Task objective
The response must consist of each line in the listing that has the word "inferred" in it.

====

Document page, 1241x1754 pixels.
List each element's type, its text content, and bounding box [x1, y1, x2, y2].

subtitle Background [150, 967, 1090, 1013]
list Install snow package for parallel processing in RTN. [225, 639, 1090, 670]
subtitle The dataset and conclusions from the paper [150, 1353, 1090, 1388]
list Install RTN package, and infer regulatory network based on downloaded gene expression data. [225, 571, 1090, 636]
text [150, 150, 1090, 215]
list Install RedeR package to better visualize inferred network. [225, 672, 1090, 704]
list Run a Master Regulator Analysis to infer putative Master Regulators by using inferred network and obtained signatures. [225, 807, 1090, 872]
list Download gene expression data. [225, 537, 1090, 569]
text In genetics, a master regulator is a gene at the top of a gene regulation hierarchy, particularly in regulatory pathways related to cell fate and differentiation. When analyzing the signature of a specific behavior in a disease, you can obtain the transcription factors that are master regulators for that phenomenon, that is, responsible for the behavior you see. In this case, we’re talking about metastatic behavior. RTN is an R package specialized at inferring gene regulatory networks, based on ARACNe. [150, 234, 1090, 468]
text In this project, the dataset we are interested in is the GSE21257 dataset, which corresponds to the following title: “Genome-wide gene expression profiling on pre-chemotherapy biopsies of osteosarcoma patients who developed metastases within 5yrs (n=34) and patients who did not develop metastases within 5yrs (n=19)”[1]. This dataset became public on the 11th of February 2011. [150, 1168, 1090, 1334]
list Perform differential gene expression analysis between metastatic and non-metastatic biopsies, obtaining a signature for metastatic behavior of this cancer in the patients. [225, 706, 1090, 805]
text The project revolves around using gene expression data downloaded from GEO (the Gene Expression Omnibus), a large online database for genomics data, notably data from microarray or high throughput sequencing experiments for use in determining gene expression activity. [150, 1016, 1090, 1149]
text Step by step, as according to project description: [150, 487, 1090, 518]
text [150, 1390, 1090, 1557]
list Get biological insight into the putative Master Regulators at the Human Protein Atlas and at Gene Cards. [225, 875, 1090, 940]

====

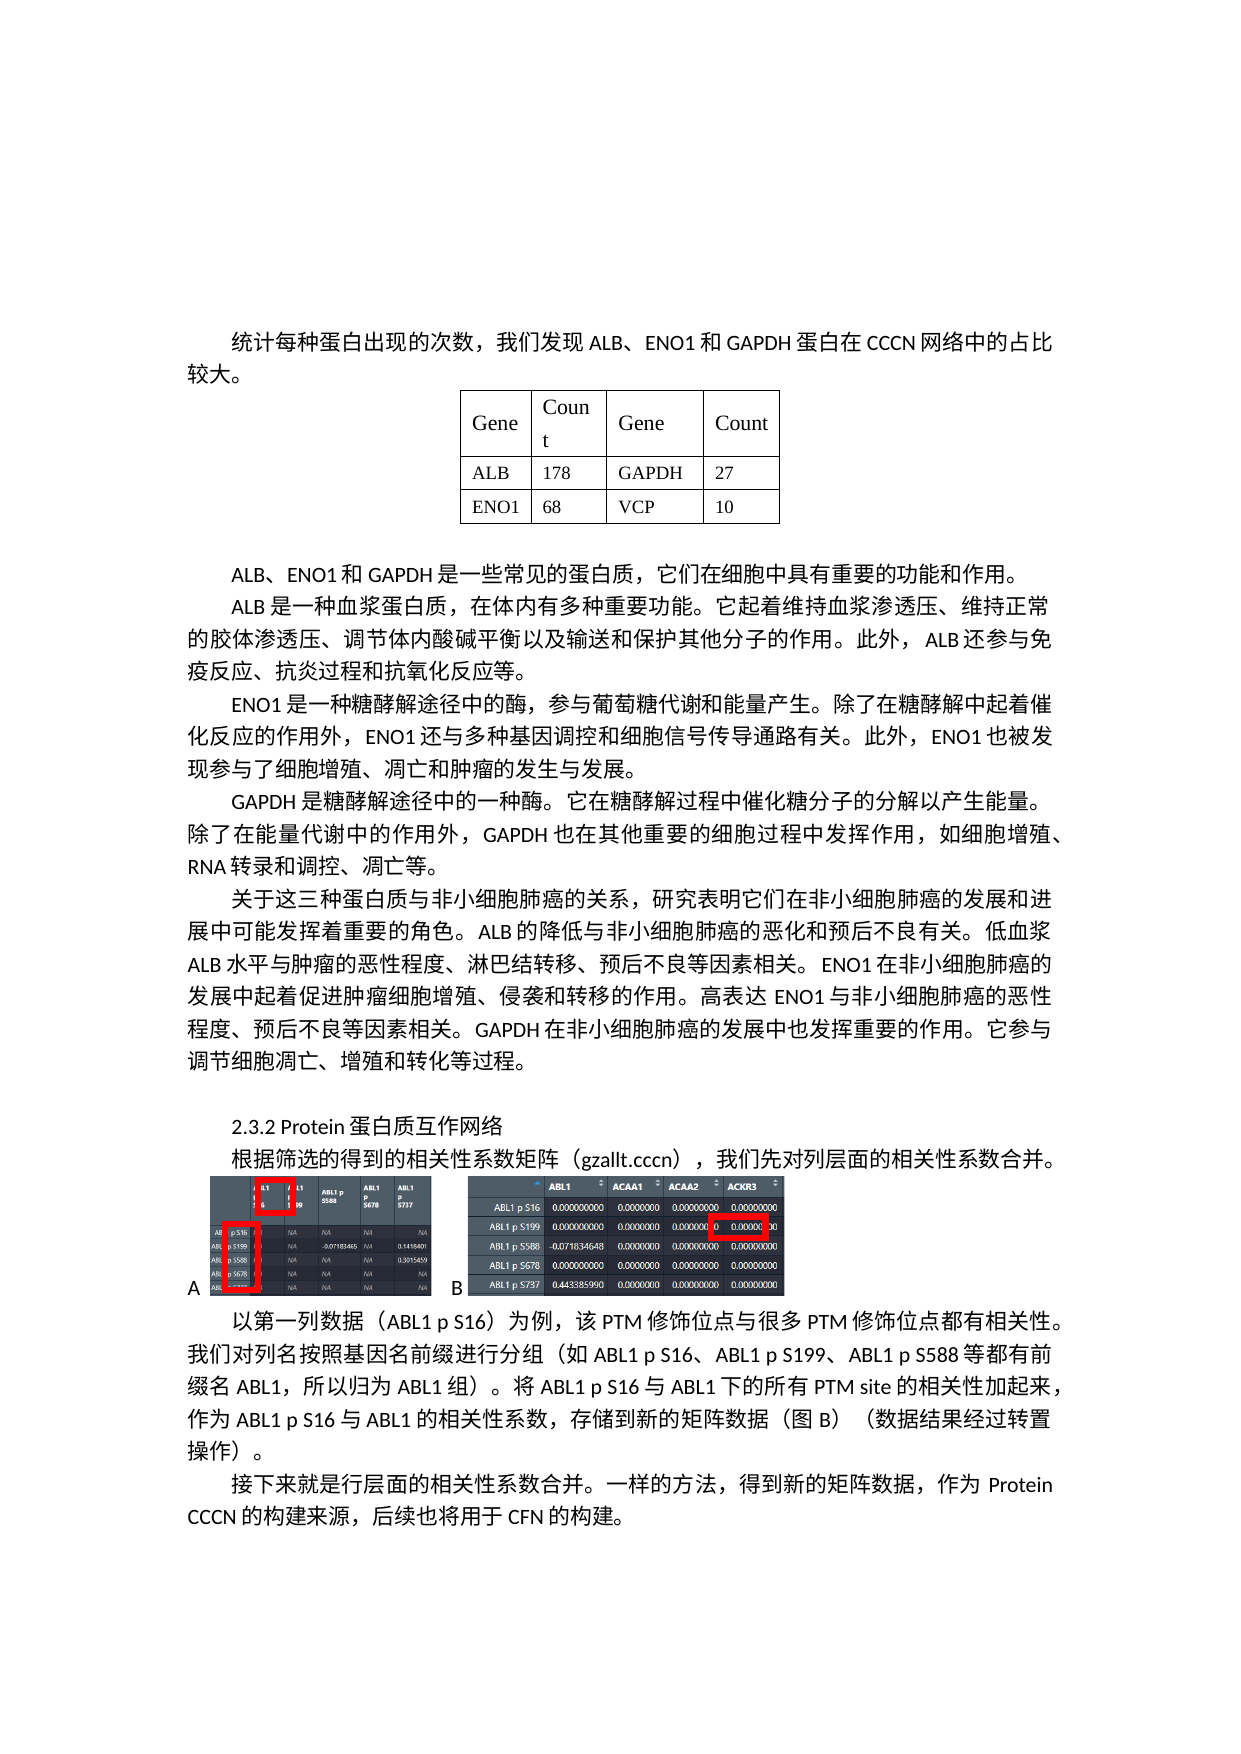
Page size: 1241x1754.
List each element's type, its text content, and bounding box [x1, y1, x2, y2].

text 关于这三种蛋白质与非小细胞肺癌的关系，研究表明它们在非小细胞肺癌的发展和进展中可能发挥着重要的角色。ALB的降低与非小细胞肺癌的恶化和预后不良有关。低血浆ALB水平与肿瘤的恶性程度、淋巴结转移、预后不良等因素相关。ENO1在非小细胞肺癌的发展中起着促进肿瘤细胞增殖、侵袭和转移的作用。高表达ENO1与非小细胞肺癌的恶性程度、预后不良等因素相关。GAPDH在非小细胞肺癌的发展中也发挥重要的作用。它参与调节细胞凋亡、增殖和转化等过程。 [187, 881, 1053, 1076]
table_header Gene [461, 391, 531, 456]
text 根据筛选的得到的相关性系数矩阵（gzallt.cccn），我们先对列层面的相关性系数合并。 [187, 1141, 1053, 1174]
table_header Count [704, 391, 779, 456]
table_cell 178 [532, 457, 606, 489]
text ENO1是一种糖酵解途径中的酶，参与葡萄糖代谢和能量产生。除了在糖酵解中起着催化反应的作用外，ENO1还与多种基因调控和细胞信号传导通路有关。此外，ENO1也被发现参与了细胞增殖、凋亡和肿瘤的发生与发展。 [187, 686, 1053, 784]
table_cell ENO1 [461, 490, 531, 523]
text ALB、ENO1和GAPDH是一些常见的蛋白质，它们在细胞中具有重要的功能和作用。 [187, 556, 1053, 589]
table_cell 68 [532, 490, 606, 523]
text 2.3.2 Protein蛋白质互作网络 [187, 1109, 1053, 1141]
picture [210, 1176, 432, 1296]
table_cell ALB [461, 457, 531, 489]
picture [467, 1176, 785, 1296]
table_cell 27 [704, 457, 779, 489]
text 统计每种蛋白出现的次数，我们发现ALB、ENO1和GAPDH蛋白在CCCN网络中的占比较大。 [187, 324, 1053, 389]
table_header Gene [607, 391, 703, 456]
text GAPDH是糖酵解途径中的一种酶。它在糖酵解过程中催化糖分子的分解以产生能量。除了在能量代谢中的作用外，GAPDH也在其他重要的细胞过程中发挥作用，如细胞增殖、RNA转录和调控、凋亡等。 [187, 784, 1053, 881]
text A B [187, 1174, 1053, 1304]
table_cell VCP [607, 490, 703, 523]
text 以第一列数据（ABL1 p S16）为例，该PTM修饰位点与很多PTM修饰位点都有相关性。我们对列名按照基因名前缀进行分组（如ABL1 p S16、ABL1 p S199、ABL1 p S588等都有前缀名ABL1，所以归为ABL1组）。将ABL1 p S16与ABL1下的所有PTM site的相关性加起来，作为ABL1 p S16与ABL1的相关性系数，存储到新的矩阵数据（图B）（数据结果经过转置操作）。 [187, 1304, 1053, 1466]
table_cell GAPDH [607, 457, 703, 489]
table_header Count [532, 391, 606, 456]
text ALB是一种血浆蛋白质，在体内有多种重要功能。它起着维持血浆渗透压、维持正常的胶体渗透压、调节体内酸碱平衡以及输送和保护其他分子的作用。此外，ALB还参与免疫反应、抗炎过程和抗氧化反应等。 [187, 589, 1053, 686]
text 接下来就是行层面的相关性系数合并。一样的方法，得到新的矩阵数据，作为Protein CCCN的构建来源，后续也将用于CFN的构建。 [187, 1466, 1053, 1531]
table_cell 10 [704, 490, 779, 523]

====

Answer to this exercise
list Install RedeR package to better visualize inferred network. [225, 672, 1090, 704]
list Run a Master Regulator Analysis to infer putative Master Regulators by using inferred network and obtained signatures. [225, 807, 1090, 872]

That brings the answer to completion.